If bases have functions and under natural selection and physiological selection, the reason for their fixation or substitution would not be stochastic, probabilistic, and independent events. But if they are neutral, then yes. So, your “idealized” assumptions are unreal and would be real if most bases are neutral.

Also, reality is that some species can tolerate more non-harmful mutations than some others. A gene in bacteria can tolerate more variations than its ortholog in monkeys (many mutations may be lethal to monkeys but not to bacteria but there are few mutations that are lethal to bacteria but not monkey). Therefore, the difference in sequences between two species may be contributed by mutations mostly by one of the two, rather than by the two equally. Your method does not take this into account, and would only apply to cases where the two species have no differences in the proportions of tolerable mutations or in functional/physiological constraints on the sequences. Hence, your method is more appropriate for neutral DNAs.

John Harshman said...

It's so cool when Gnomon lectures Joe on phylogenetics.

Joe Felsenstein said...

It is very common for people using ML methods to take into account variation among sites in rate of substitution. How does that fit into neutrality? Does neutrality also allow for some purifying selection, more at some sites than at others?

Gnomon said...

Indeed. ML methods do not require a molecular clock, which apparently may lead people to believe that these methods are also independent of the neutral theory, as the two are nearly equivalent (the molecular clock was claimed by Kimura/Ohta to be “the strongest evidence” for the neutral theory and the neutral theory was inspired by the molecular clock). However, the neutral theory is more than the molecular clock and in fact does not explain the details of the molecular clock as openly acknowledged by many such as Ayala (e.g., it predicts equal rates as measured in generations and yet the molecular clock is measured in years). The ML methods are in many respects dependent on the neutral assumption as I explained above. On the other hand, the methods do not rely on the molecular clock, which however is not in conflict with the dependency on the neutral theory as the molecular clock and the neutral theory are not exactly equivalent. Regardless, both the molecular clock and the neutral theory were mis-inspired by the most astonishing finding in evolution, the genetic equidistance result of Margoliash in 1963, and their mistake was to treat saturated maximum distance as linear.

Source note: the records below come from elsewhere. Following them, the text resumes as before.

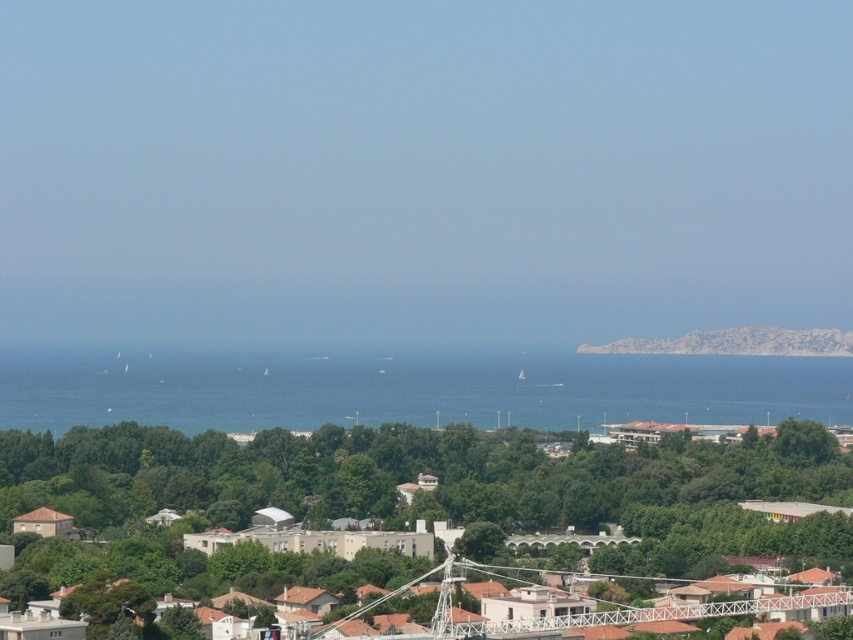
Question: Estimate the real-world distances between objects in this image. Which object is farther from the blue water at center?

Choices:
 (A) green leafy tree at center
 (B) rocky cliff at right

Answer: (B)

Question: Does green leafy tree at center appear under rocky cliff at right?

Choices:
 (A) no
 (B) yes

Answer: (B)

Question: Which of the following is the closest to the observer?

Choices:
 (A) rocky cliff at right
 (B) green leafy tree at center
 (C) blue water at center

Answer: (C)

Question: Can you confirm if green leafy tree at center is smaller than rocky cliff at right?

Choices:
 (A) no
 (B) yes

Answer: (A)

Question: Which object is positioned farthest from the blue water at center?

Choices:
 (A) green leafy tree at center
 (B) rocky cliff at right

Answer: (B)

Question: Is green leafy tree at center positioned before rocky cliff at right?

Choices:
 (A) yes
 (B) no

Answer: (A)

ML methods require evolutionary models. In the case of amino acid substitution models, such as giving high probability for R-K change than for R-L change, the probability matrix of change were derived from observing large numbers of protein alignments. Mismatches in such alignments are largely due to functional selection rather than neutral drift in my opinion (R-K change being more common than R-L change is indication of functional selection). If all changes are neutral, an amino acid should have equal probability of changing to any of the other 19 aa. So, here, ML methods do not use the neutral model. By being both dependent on the neutral model in some aspects but its opposite in some others, the ML methods lack self-consistency.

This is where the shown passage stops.